Explicitly Representing Syntax Improves Sentence-to-layout Prediction of Unexpected Situations
This addresses the challenge of compositional understanding in text-to-image synthesis for better localized control, though it is incremental as it builds on existing layout prediction methods.
The study tackled the problem of predicting 2D spatial layouts from natural language sentences, particularly for unseen compositions, and found that current models perform poorly on such data, but a novel structural loss function improved performance significantly.

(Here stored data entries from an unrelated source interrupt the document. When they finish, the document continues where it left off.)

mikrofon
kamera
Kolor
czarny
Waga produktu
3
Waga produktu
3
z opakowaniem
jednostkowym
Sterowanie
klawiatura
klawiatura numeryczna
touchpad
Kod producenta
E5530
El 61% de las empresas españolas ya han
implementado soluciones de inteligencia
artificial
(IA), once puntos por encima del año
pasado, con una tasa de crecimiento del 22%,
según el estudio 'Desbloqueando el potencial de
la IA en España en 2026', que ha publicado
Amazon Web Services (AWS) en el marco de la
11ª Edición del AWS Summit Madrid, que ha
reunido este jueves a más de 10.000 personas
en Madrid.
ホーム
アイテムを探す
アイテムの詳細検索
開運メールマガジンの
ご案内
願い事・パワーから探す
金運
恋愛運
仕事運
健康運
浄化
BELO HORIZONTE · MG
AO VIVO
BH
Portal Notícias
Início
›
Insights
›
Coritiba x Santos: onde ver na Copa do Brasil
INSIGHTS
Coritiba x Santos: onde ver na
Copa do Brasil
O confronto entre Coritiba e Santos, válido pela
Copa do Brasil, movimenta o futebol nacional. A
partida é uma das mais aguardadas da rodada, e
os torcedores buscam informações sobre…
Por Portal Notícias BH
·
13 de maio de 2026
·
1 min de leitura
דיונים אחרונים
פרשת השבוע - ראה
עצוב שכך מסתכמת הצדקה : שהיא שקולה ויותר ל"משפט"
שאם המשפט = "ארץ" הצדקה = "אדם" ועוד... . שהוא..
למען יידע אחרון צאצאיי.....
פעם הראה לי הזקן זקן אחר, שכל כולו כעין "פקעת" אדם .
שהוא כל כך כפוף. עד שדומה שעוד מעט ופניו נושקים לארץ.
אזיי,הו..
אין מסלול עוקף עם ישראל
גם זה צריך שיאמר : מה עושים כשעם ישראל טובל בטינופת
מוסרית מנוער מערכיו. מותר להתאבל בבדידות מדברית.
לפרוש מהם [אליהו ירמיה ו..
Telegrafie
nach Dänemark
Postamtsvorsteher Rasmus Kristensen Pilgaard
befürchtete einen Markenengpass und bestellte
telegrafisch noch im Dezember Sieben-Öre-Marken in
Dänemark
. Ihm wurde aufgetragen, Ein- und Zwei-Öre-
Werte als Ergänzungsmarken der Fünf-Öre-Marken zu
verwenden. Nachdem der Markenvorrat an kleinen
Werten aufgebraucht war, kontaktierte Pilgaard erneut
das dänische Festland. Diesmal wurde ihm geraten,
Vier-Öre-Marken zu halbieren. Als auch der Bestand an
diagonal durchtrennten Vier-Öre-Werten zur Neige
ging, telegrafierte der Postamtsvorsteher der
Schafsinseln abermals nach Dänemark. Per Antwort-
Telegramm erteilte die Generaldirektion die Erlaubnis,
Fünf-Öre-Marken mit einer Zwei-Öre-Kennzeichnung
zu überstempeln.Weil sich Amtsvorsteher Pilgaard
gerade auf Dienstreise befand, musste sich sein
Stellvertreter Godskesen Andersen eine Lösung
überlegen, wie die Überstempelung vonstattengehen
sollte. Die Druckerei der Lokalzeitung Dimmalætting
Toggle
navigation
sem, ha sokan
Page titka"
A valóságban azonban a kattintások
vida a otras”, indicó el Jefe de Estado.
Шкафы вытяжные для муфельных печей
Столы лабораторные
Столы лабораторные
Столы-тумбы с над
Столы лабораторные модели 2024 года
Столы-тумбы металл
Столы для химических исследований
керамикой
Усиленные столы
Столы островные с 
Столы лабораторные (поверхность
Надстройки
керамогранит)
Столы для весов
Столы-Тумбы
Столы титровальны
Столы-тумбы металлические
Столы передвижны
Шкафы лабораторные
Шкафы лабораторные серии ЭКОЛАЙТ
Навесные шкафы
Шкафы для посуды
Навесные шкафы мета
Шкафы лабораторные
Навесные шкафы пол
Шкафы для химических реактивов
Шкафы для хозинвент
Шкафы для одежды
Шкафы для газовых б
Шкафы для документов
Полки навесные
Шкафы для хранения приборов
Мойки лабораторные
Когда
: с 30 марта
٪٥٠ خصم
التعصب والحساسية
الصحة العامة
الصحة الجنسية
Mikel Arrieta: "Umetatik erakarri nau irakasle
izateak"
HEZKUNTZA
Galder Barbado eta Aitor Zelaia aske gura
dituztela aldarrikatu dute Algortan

Recognizing visual entities in a natural language sentence and arranging them in a 2D spatial layout require a compositional understanding of language and space. This task of layout prediction is valuable in text-to-image synthesis as it allows localized and controlled in-painting of the image. In this comparative study it is shown that we can predict layouts from language representations that implicitly or explicitly encode sentence syntax, if the sentences mention similar entity-relationships to the ones seen during training. To test compositional understanding, we collect a test set of grammatically correct sentences and layouts describing compositions of entities and relations that unlikely have been seen during training. Performance on this test set substantially drops, showing that current models rely on correlations in the training data and have difficulties in understanding the structure of the input sentences. We propose a novel structural loss function that better enforces the syntactic structure of the input sentence and show large performance gains in the task of 2D spatial layout prediction conditioned on text. The loss has the potential to be used in other generation tasks where a tree-like structure underlies the conditioning modality. Code, trained models and the USCOCO evaluation set are available via github.